Step 5: Step 5: the Antenna, and Other Stuff (advanced Disassembly)
Now, let's go to the back housing part. Remember, in step one, that I show the internal antenna inside the housing? We can remove it, but we need to be careful (as usual), because this particular part, and some others in this advanced disassembly phase, is glued, not held in place by notches or screwed down. We need to pry it out slowly to not damage the delicate tin conducts that form the antenna structure.
The other part is the volume up/down button and connector. If you remember, it runs along the left (right, as you are seeing it now facing down) side of the housing. Again, this part is glued; using either the plastic, or a sharp metallic, flat screwdriver, gently pry it out from the connectors at the base; when detached, continue to pry it out very slowly until you reach the buttons. here, using a needle, or something sharp, pull out the buttons, and remove the entire ribbon. The external plastic buttons are easily removed by popping them out: they're held by notches.
Step 6: Step 6: the Card Slots (advanced Disassembly)
Now for the final removable parts. Back to the main board module (remember it?), we have the SIM card and the microSD card slots. Actually, both of them are in a flexible board glued over the main circuitry/keyboard plate, and connected to it via a rectangular microconnector. To remove this, we first need to carefully unplug it (since this microconnector can be easily broken or taken apart), and then slowly pry it out from the metal plate. We can use the plastic flat screwdriver here as a "knife" to help us in separating both parts. And remember to take out the black rubber cover first.

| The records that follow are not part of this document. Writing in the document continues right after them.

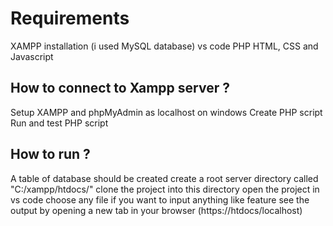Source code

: # Requirements
XAMPP installation (i used MySQL database)
vs code 
PHP
HTML, CSS and Javascript

## How to connect to Xampp server ?
Setup XAMPP and phpMyAdmin as localhost on windows
Create PHP script
Run and test PHP script

## How to run ?
A table of database should be created
create a root server directory called "C:/xampp/htdocs/"
clone the project into this directory
open the project in vs code
choose any file if you want to input anything like feature
see the output by opening a new tab in your browser (https://htdocs/localhost)





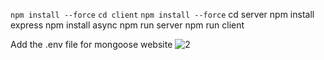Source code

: `npm install --force`
`cd client`
`npm install --force`
cd server
npm install express
npm install async
npm run server
npm run client

Add the .env file for mongoose website
![2](https://github.com/user-attachments/assets/55a7ddd6-93af-4d9e-b64d-24d0a2f93710)

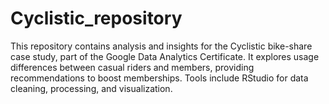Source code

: # Cyclistic_repository
 This repository contains analysis and insights for the Cyclistic bike-share case study, part of the Google Data Analytics Certificate. It explores usage differences between casual riders and members, providing recommendations to boost memberships. Tools include RStudio for data cleaning, processing, and visualization.
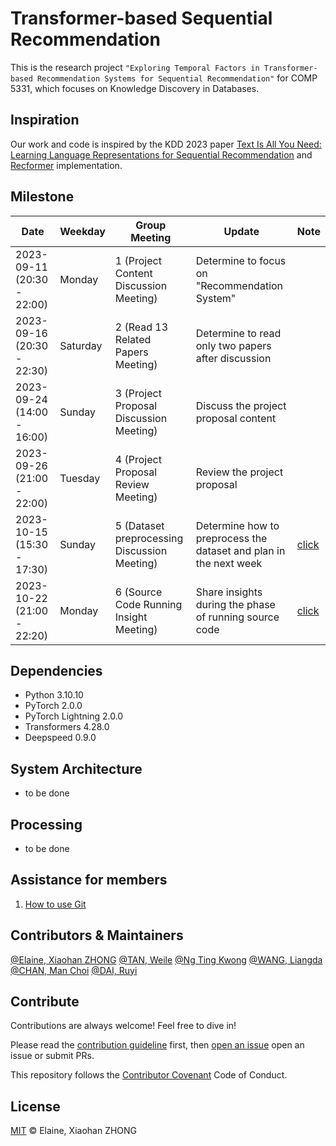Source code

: # Transformer-based Sequential Recommendation

This is the research project `"Exploring Temporal Factors in Transformer-based Recommendation Systems for Sequential Recommendation"` for COMP 5331, which focuses on Knowledge Discovery in Databases.

## Inspiration

Our work and code is inspired by the KDD 2023 paper [Text Is All You Need: Learning Language Representations for Sequential Recommendation](https://arxiv.org/abs/2305.13731) and [Recformer](https://github.com/JiachengLi1995/Recformer) implementation.

## Milestone

| Date                       | Weekday | Group Meeting                                | Update                                                              | Note |
|----------------------------|---------|----------------------------------------------|---------------------------------------------------------------------|------|
| 2023-09-11 (20:30 - 22:00) | Monday  | 1 (Project Content Discussion Meeting)       | Determine to focus on "Recommendation System"                       |      |
| 2023-09-16 (20:30 - 22:30) | Saturday| 2 (Read 13 Related Papers Meeting)           | Determine to read only two papers after discussion                  |      |
| 2023-09-24 (14:00 - 16:00) | Sunday  | 3 (Project Proposal Discussion Meeting)      | Discuss the project proposal content                                |      |
| 2023-09-26 (21:00 - 22:00) | Tuesday | 4 (Project Proposal Review Meeting)          | Review the project proposal                                         |      |
| 2023-10-15 (15:30 - 17:30) | Sunday  | 5 (Dataset preprocessing Discussion Meeting) | Determine how to preprocess the dataset and plan in the next week   | [click](./meeting/fifth/README.md) |
| 2023-10-22 (21:00 - 22:20) | Monday  | 6 (Source Code Running Insight Meeting)      | Share insights during the phase of running source code              | [click](./meeting/sixth/README.md) |

## Dependencies

* Python 3.10.10
* PyTorch 2.0.0
* PyTorch Lightning 2.0.0
* Transformers 4.28.0
* Deepspeed 0.9.0

## System Architecture

- to be done

## Processing 

- to be done

## Assistance for members

1. [How to use Git](members/tutorial/Git.md)

## Contributors & Maintainers

[@Elaine, Xiaohan ZHONG](https://github.com/ElaineXHZhong)
[@TAN, Weile](https://github.com/Ust-Waylon)
[@Ng Ting Kwong]()
[@WANG, Liangda]()
[@CHAN, Man Choi]()
[@DAI, Ruyi]()

## Contribute

Contributions are always welcome! Feel free to dive in! 

Please read the [contribution guideline](https://github.com/github/docs/blob/main/CONTRIBUTING.md) first, then [open an issue](https://github.com/ElaineXHZhong/Content-Sentiment-Analysis/issues/new) open an issue</a> or submit PRs.

This repository follows the [Contributor Covenant](http://contributor-covenant.org/version/1/3/0/) Code of Conduct.

## License

[MIT](LICENSE) © Elaine, Xiaohan ZHONG
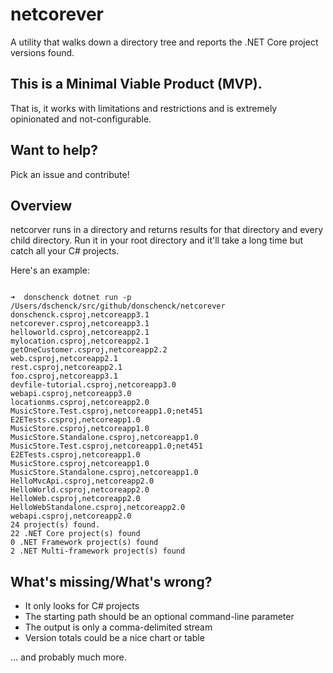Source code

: # netcorever
A utility that walks down a directory tree and reports the .NET Core project versions found.

## This is a Minimal Viable Product (MVP).
That is, it works with limitations and restrictions and is extremely opinionated and not-configurable.

## Want to help?
Pick an issue and contribute!

## Overview
netcorver runs in a directory and returns results for that directory and every child directory. Run it in your root directory and it'll take a long time but catch all your C# projects.

Here's an example:

<code>
➜  donschenck dotnet run -p /Users/dschenck/src/github/donschenck/netcorever
donschenck.csproj,netcoreapp3.1
netcorever.csproj,netcoreapp3.1
helloworld.csproj,netcoreapp2.1
mylocation.csproj,netcoreapp2.1
getOneCustomer.csproj,netcoreapp2.2
web.csproj,netcoreapp2.1
rest.csproj,netcoreapp2.1
foo.csproj,netcoreapp3.1
devfile-tutorial.csproj,netcoreapp3.0
webapi.csproj,netcoreapp3.0
locationms.csproj,netcoreapp2.0
MusicStore.Test.csproj,netcoreapp1.0;net451
E2ETests.csproj,netcoreapp1.0
MusicStore.csproj,netcoreapp1.0
MusicStore.Standalone.csproj,netcoreapp1.0
MusicStore.Test.csproj,netcoreapp1.0;net451
E2ETests.csproj,netcoreapp1.0
MusicStore.csproj,netcoreapp1.0
MusicStore.Standalone.csproj,netcoreapp1.0
HelloMvcApi.csproj,netcoreapp2.0
HelloWorld.csproj,netcoreapp2.0
HelloWeb.csproj,netcoreapp2.0
HelloWebStandalone.csproj,netcoreapp2.0
webapi.csproj,netcoreapp2.0
24 project(s) found.
22 .NET Core project(s) found
0 .NET Framework project(s) found
2 .NET Multi-framework project(s) found
</code>

## What's missing/What's wrong?
* It only looks for C# projects
* The starting path should be an optional command-line parameter
* The output is only a comma-delimited stream
* Version totals could be a nice chart or table

... and probably much more.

Finally, and just for fun, why not replace the frontal face? The EM25, due to a very poorly repair prior attempt, was returned with some screws missing, and some other overscrewed, causing them to protrude from the frontal faceplate and, in one part, actually broken it. Of course, I wanted the Em325 housing, but I didn't wanted the Vodafone logo nor the badly scratched clear plastic screen cover. So, I replaced them! As you may already guessed by now, they are simply glued to the plastic: push the secondary keyboard membrane with the thumb (just like you did with the main keyboard in step 1, only with a little more strength here, since this one is not held in place with notches, but glued), and gently and slowly pry it out from the frontal plastic housing. You can put another one just in the same way. Uh, and the clear plastic screen cover gets out by pushing from the outside in. They're several other minute details that can be replaced too, like the little nylon grilles over the earpiece slot, for example, that I also needed to change (the Vodafone phone had them black, the Claro phone had them red, you can check it out in the first head-to-head photos).
As a bonus, I've left a last photo, showing both phones at the end of the basic disassembly process. I've had them both at this stage before beginning to assemble one single phone (with the EM25's GSM radio, of course) out of the best pieces of both of them. And, as a result, I compiled all this information for you, in order to make your attempts more easy than it was form me.
All your comments and suggestions are welcome, and remember, as I said before, that this is my first Instructable, so don't be too harsh with your critics! Good luck, and happy disassembly!